As Farmers’ Market Opens, NYT Magazine reports nearest farm 500 miles from Baltimore
The farmers gathering for the annual opening of the Baltimore Farmers’ Market beneath the JFX today might be surprised to read this gem about Baltimore in an article about a hip Portland-based butcher in the New York Times Magazine.
“ ‘We have the Willamette Valley and eastern Oregon that’s full of great small farmers.’ Other cities are not so connected, physically and otherwise, to local agriculture. ‘I had a woman who wanted to start one in Baltimore, and I was like, ‘How far away is a good farm, whatever that means to you?’ ‘ The woman took her best guess. ‘She said, “I don’t know, 500 miles or something?”’ ”
The problems here are so numerous it’s hard to know where to begin. If you go 500 miles south of Baltimore, you pass through all of Virginia, all of North Carolina and almost all the way to Charleston, S.C. Westward, Knoxville, Tenn. is barely more than 500 miles, and one can get all the way through Pennsylvania’s farmland to Pittsburgh in only half that distance. And this, of course, leaves out all of Maryland’s farms. Add here’s our list, from last year, of 11 Baltimore-based farms. (The image above, from the University of Maryland, shows radii from College Park).

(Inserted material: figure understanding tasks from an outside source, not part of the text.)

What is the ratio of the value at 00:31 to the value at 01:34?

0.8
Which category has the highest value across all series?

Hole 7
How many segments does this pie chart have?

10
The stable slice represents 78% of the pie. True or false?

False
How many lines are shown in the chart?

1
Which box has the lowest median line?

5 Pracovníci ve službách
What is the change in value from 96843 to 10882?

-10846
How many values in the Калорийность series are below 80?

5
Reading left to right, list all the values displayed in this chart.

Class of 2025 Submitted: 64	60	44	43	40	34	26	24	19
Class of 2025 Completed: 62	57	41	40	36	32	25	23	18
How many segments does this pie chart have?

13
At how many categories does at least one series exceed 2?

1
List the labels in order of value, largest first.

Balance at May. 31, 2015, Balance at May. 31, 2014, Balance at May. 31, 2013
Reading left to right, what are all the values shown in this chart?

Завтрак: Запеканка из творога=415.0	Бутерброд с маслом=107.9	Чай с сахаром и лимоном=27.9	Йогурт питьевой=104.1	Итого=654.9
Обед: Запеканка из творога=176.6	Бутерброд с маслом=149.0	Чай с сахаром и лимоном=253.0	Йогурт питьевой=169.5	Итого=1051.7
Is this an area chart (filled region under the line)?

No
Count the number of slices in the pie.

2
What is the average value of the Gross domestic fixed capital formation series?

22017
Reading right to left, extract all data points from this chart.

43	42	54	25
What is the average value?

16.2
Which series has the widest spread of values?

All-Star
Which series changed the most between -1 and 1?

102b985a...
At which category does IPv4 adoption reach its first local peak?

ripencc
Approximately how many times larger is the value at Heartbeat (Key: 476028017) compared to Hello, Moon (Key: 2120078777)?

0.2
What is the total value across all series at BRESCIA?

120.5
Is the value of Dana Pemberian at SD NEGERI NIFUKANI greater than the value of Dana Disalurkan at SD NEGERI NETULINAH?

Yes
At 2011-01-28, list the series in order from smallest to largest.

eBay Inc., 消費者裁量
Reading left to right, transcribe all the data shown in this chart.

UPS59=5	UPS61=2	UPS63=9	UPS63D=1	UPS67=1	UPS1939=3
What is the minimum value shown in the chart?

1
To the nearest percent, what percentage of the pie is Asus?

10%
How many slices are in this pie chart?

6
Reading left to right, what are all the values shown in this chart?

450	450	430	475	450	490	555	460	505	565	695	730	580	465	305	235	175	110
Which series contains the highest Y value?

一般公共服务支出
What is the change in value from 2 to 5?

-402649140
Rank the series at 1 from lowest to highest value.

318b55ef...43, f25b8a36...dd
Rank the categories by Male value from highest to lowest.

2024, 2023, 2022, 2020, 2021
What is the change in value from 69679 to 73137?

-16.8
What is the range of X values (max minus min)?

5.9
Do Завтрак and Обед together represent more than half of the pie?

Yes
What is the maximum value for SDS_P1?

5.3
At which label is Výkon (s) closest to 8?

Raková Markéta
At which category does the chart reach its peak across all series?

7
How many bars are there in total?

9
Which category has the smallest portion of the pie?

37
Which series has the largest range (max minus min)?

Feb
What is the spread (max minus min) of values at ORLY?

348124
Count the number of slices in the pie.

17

Camas Davis, the source of this quote, seems like the Portland version of the old New Yorker joke, where the rest of the country is some great undifferentiated mass. She is free to be an idiot (we certainly quote people saying misguided things). But note the bit in bold above, which comes directly from Marnie Hanel, author of the piece. The magazine’s editors allowed this obviously inane quote to stand as evidence that “Other cities are not so connected, physically and otherwise, to local agriculture.” And Camas Davis, in turn, is quoting an anonymous woman from Baltimore as the source of her geographical knowledge.
If you are this “woman,” please stop spreading lies about basic East Coast geography to naive westerners and the paper of record. They just might take what you said at face value.